## What you need to do
Turn every line of the rows below into a JSON list of strings, one string per line, leaving out blank lines.

Records to use below:

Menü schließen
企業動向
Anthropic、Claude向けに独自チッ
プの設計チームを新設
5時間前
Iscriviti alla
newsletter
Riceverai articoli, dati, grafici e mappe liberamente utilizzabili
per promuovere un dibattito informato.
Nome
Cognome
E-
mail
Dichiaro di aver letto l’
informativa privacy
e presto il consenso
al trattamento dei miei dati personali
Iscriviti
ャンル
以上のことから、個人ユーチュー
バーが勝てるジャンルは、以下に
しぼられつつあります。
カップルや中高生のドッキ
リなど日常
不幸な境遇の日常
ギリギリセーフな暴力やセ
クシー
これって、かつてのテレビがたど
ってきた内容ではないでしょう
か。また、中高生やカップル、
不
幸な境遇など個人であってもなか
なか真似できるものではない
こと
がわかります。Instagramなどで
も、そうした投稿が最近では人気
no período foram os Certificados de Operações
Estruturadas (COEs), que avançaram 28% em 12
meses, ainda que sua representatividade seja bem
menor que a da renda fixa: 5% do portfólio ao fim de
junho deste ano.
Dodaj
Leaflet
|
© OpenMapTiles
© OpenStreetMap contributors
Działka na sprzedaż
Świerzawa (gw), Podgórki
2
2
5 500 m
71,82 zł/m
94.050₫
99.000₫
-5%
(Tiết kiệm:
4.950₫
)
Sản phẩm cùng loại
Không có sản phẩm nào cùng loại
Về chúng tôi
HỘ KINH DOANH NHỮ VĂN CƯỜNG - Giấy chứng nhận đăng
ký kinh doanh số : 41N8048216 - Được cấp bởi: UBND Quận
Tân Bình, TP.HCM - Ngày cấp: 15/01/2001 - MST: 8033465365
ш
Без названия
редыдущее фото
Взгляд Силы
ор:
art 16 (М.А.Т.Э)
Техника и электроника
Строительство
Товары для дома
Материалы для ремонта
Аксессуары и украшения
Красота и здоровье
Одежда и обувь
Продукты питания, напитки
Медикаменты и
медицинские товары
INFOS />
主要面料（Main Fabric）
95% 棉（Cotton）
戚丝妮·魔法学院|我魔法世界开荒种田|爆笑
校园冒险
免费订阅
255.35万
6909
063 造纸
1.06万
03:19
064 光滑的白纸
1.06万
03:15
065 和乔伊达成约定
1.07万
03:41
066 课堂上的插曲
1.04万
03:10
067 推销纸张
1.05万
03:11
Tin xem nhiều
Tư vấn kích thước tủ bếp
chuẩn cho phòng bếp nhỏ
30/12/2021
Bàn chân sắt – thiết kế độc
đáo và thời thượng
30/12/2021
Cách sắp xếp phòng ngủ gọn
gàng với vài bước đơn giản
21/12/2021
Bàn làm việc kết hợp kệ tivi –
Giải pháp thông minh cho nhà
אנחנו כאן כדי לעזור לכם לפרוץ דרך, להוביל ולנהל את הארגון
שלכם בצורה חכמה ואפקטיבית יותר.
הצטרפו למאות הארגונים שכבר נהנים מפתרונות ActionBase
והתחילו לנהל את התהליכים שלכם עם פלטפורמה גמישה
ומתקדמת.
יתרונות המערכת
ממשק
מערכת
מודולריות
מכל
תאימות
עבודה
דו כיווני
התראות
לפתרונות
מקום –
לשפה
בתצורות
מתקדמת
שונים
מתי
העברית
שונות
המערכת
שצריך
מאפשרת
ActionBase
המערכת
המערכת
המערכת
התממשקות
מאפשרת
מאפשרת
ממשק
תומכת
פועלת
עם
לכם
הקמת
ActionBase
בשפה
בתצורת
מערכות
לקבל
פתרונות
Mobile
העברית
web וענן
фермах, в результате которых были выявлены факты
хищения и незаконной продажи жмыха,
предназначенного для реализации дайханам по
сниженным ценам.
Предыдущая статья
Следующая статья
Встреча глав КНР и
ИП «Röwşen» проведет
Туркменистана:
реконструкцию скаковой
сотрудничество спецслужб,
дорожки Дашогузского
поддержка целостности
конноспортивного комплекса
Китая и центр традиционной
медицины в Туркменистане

End of Records to use.

## Exercise response
[
  "Menü schließen",
  "企業動向",
  "Anthropic、Claude向けに独自チッ",
  "プの設計チームを新設",
  "5時間前",
  "Iscriviti alla",
  "newsletter",
  "Riceverai articoli, dati, grafici e mappe liberamente utilizzabili",
  "per promuovere un dibattito informato.",
  "Nome",
  "Cognome",
  "E-",
  "mail",
  "Dichiaro di aver letto l’",
  "informativa privacy",
  "e presto il consenso",
  "al trattamento dei miei dati personali",
  "Iscriviti",
  "ャンル",
  "以上のことから、個人ユーチュー",
  "バーが勝てるジャンルは、以下に",
  "しぼられつつあります。",
  "カップルや中高生のドッキ",
  "リなど日常",
  "不幸な境遇の日常",
  "ギリギリセーフな暴力やセ",
  "クシー",
  "これって、かつてのテレビがたど",
  "ってきた内容ではないでしょう",
  "か。また、中高生やカップル、",
  "不",
  "幸な境遇など個人であってもなか",
  "なか真似できるものではない",
  "こと",
  "がわかります。Instagramなどで",
  "も、そうした投稿が最近では人気",
  "no período foram os Certificados de Operações",
  "Estruturadas (COEs), que avançaram 28% em 12",
  "meses, ainda que sua representatividade seja bem",
  "menor que a da renda fixa: 5% do portfólio ao fim de",
  "junho deste ano.",
  "Dodaj",
  "Leaflet",
  "|",
  "© OpenMapTiles",
  "© OpenStreetMap contributors",
  "Działka na sprzedaż",
  "Świerzawa (gw), Podgórki",
  "2",
  "2",
  "5 500 m",
  "71,82 zł/m",
  "94.050₫",
  "99.000₫",
  "-5%",
  "(Tiết kiệm:",
  "4.950₫",
  ")",
  "Sản phẩm cùng loại",
  "Không có sản phẩm nào cùng loại",
  "Về chúng tôi",
  "HỘ KINH DOANH NHỮ VĂN CƯỜNG - Giấy chứng nhận đăng",
  "ký kinh doanh số : 41N8048216 - Được cấp bởi: UBND Quận",
  "Tân Bình, TP.HCM - Ngày cấp: 15/01/2001 - MST: 8033465365",
  "ш",
  "Без названия",
  "редыдущее фото",
  "Взгляд Силы",
  "ор:",
  "art 16 (М.А.Т.Э)",
  "Техника и электроника",
  "Строительство",
  "Товары для дома",
  "Материалы для ремонта",
  "Аксессуары и украшения",
  "Красота и здоровье",
  "Одежда и обувь",
  "Продукты питания, напитки",
  "Медикаменты и",
  "медицинские товары",
  "INFOS />",
  "主要面料（Main Fabric）",
  "95% 棉（Cotton）",
  "戚丝妮·魔法学院|我魔法世界开荒种田|爆笑",
  "校园冒险",
  "免费订阅",
  "255.35万",
  "6909",
  "063 造纸",
  "1.06万",
  "03:19",
  "064 光滑的白纸",
  "1.06万",
  "03:15",
  "065 和乔伊达成约定",
  "1.07万",
  "03:41",
  "066 课堂上的插曲",
  "1.04万",
  "03:10",
  "067 推销纸张",
  "1.05万",
  "03:11",
  "Tin xem nhiều",
  "Tư vấn kích thước tủ bếp",
  "chuẩn cho phòng bếp nhỏ",
  "30/12/2021",
  "Bàn chân sắt – thiết kế độc",
  "đáo và thời thượng",
  "30/12/2021",
  "Cách sắp xếp phòng ngủ gọn",
  "gàng với vài bước đơn giản",
  "21/12/2021",
  "Bàn làm việc kết hợp kệ tivi –",
  "Giải pháp thông minh cho nhà",
  "אנחנו כאן כדי לעזור לכם לפרוץ דרך, להוביל ולנהל את הארגון",
  "שלכם בצורה חכמה ואפקטיבית יותר.",
  "הצטרפו למאות הארגונים שכבר נהנים מפתרונות ActionBase",
  "והתחילו לנהל את התהליכים שלכם עם פלטפורמה גמישה",
  "ומתקדמת.",
  "יתרונות המערכת",
  "ממשק",
  "מערכת",
  "מודולריות",
  "מכל",
  "תאימות",
  "עבודה",
  "דו כיווני",
  "התראות",
  "לפתרונות",
  "מקום –",
  "לשפה",
  "בתצורות",
  "מתקדמת",
  "שונים",
  "מתי",
  "העברית",
  "שונות",
  "המערכת",
  "שצריך",
  "מאפשרת",
  "ActionBase",
  "המערכת",
  "המערכת",
  "המערכת",
  "התממשקות",
  "מאפשרת",
  "מאפשרת",
  "ממשק",
  "תומכת",
  "פועלת",
  "עם",
  "לכם",
  "הקמת",
  "ActionBase",
  "בשפה",
  "בתצורת",
  "מערכות",
  "לקבל",
  "פתרונות",
  "Mobile",
  "העברית",
  "web וענן",
  "фермах, в результате которых были выявлены факты",
  "хищения и незаконной продажи жмыха,",
  "предназначенного для реализации дайханам по",
  "сниженным ценам.",
  "Предыдущая статья",
  "Следующая статья",
  "Встреча глав КНР и",
  "ИП «Röwşen» проведет",
  "Туркменистана:",
  "реконструкцию скаковой",
  "сотрудничество спецслужб,",
  "дорожки Дашогузского",
  "поддержка целостности",
  "конноспортивного комплекса",
  "Китая и центр традиционной",
  "медицины в Туркменистане"
]